Guide

What is market capitalisation?

Market capitalisation — or market cap — is the total market value of a company’s outstanding shares. You calculate it by multiplying the current share price by the number of shares outstanding. A stock at ₹500 with 20 crore shares has a market cap of ₹10,000 crore. Market cap measures the equity value the market assigns a company; it is a sizing tool, not a verdict on whether a share is cheap or dear.

The market capitalisation formula

The formula is simple: market cap = current share price × total shares outstanding. If a company trades at ₹1,200 and has 50 crore shares outstanding, its market cap is ₹60,000 crore. Because price moves every second the market is open, market cap moves with it — the share count usually changes only when the company issues new shares, buys back stock, or splits.

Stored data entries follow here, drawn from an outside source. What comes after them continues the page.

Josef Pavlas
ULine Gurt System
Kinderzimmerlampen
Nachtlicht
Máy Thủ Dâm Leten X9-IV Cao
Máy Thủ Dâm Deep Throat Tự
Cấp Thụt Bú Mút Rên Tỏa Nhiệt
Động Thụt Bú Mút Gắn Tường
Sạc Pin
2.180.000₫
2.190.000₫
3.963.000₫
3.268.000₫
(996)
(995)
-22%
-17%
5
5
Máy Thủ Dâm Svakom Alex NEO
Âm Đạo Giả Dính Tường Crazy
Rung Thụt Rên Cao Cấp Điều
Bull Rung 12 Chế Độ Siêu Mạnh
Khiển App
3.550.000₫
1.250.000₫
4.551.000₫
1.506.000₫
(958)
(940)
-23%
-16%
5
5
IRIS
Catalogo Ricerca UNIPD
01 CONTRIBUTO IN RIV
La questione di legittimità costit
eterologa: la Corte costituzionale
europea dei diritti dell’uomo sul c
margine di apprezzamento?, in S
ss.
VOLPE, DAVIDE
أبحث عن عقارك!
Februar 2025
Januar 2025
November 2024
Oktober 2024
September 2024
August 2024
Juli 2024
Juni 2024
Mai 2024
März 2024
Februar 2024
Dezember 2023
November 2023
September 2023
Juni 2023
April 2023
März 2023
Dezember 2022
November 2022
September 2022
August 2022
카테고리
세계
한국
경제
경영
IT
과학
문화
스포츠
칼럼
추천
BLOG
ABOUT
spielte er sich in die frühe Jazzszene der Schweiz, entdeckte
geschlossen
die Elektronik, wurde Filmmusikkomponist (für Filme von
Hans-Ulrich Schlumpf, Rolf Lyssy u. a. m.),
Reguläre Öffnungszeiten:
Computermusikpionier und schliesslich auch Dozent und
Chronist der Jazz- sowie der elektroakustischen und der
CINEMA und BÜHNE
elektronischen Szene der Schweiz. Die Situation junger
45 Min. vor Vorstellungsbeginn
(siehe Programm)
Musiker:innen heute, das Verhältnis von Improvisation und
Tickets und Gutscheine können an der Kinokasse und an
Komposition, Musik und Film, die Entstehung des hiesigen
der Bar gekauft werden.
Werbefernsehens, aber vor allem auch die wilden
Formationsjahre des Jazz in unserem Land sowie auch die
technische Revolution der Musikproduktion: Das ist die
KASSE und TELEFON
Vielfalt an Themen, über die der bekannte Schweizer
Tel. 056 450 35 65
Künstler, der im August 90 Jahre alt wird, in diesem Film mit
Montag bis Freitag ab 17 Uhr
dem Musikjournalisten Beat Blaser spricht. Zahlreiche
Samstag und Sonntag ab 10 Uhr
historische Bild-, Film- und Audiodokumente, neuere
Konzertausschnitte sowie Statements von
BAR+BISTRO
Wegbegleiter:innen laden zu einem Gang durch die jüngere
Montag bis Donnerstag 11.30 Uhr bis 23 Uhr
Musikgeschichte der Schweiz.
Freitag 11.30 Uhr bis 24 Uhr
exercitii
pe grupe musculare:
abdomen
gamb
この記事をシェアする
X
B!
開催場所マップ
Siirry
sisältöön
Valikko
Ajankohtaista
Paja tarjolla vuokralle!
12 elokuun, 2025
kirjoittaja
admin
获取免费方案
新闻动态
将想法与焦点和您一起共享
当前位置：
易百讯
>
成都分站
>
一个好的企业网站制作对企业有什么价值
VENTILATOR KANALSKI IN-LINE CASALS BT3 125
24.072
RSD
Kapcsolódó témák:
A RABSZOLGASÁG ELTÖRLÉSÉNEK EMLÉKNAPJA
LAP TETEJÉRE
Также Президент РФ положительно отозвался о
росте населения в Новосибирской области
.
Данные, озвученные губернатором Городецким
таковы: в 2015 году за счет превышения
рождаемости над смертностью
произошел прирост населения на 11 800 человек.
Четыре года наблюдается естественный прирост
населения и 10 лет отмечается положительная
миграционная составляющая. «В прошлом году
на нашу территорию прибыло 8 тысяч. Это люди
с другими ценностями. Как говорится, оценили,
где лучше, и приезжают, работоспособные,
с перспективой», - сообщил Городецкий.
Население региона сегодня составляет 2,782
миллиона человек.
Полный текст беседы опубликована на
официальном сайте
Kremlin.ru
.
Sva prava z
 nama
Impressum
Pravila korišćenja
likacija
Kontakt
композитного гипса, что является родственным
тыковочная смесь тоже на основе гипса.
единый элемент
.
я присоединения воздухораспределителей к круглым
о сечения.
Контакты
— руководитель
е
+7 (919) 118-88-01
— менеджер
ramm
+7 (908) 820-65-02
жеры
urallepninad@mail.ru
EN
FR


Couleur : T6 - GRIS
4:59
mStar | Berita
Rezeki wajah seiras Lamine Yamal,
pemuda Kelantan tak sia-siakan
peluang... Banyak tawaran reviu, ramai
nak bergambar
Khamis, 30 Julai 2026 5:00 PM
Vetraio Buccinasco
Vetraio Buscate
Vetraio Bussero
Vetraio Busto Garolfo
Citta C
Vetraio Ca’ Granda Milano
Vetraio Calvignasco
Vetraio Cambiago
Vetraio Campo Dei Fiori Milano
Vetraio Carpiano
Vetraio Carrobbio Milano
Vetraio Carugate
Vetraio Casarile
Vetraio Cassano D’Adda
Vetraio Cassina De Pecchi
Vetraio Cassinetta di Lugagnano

It is worth separating market cap from a few related numbers. Enterprise value adds net debt and adjusts for cash, giving a fuller picture of what it would cost to acquire the whole business. Free-float market cap counts only the shares freely available to the public, excluding promoter and locked-in holdings — this is the version most Indian indices use for weighting.

Large-cap, mid-cap and small-cap bands

In India, the Securities and Exchange Board of India (SEBI) defines the size bands by ranking every listed company on average full market cap. The top 100 companies are large-cap, ranks 101 to 250 are mid-cap, and everything from rank 251 onwards is small-cap. This ranking is reviewed twice a year, so a company can move between bands as its market cap changes relative to peers.

These bands matter because they shape how a stock tends to behave. Large-caps are typically the most heavily traded and widely followed names; mid-caps sit in a faster-growing but more volatile middle tier; small-caps are the largest group by count and the least liquid. The classification describes size and liquidity — it is not a quality grade.

Why market cap matters more than share price

A common beginner error is judging a company by its share price alone. A ₹50 share is not “cheaper” than a ₹5,000 share in any meaningful sense — what matters is the total value, the market cap, and what the business earns against it. A company at ₹50 with 1,000 crore shares is far larger than one at ₹5,000 with 1 crore shares.

Market cap also drives index inclusion and weighting. The Nifty 50 and Sensex are built from large, heavily traded companies, and within those indices the bigger the free-float market cap, the larger the weight. So a handful of the largest names can move the whole index disproportionately.

How market cap is used in practice

Investors use market cap as a first filter when building a watchlist — deciding how much exposure to take to large, mid, or small companies. Many diversified portfolios deliberately spread across all three bands so that no single tier dominates outcomes.

Market cap feeds valuation ratios too. The price-to-earnings ratio compares market cap (via share price) to earnings, helping you ask whether the market’s valuation looks rich or modest relative to profits. On its own, though, a large market cap tells you a company is big and widely held — not that the share is a sound investment.

Limitations to keep in mind

Market cap reflects only equity value, so it ignores debt. Two companies with the same market cap can carry very different debt loads, which is why enterprise value exists. Market cap also moves with sentiment — in a euphoric market, caps can inflate well beyond what earnings justify, and in a panic they can fall faster than any change in the business.

Treat market cap as a sizing and classification tool. It tells you how the market values a company today and which band it sits in; it does not tell you whether that valuation is fair or what the share will do next.

Common Questions

Frequently Asked Questions

Multiply the current share price by the total number of shares outstanding. A company trading at 500 rupees with 20 crore shares has a market cap of 10,000 crore rupees. Because the price changes constantly, market cap changes throughout the trading day.

SEBI ranks all listed companies by average full market cap. The top 100 are large-cap, ranks 101 to 250 are mid-cap, and rank 251 onwards is small-cap. The list is reviewed twice a year, so companies can move between bands.

Not necessarily. A higher market cap means a company is larger and usually more widely traded, which often brings more stability and liquidity. It does not mean the share is cheap, well valued, or a sound investment. Market cap measures size, not quality or value.

Share price is the cost of one share, while market cap is the price multiplied by all shares outstanding, giving the total value of the company. A low share price does not make a company small, and a high share price does not make it large. Always look at market cap, not price alone.

Free-float market cap counts only the shares freely available to the public, excluding promoter holdings and locked-in shares. Most Indian indices, including the Nifty 50 and Sensex, weight their constituents by free-float market cap rather than total market cap.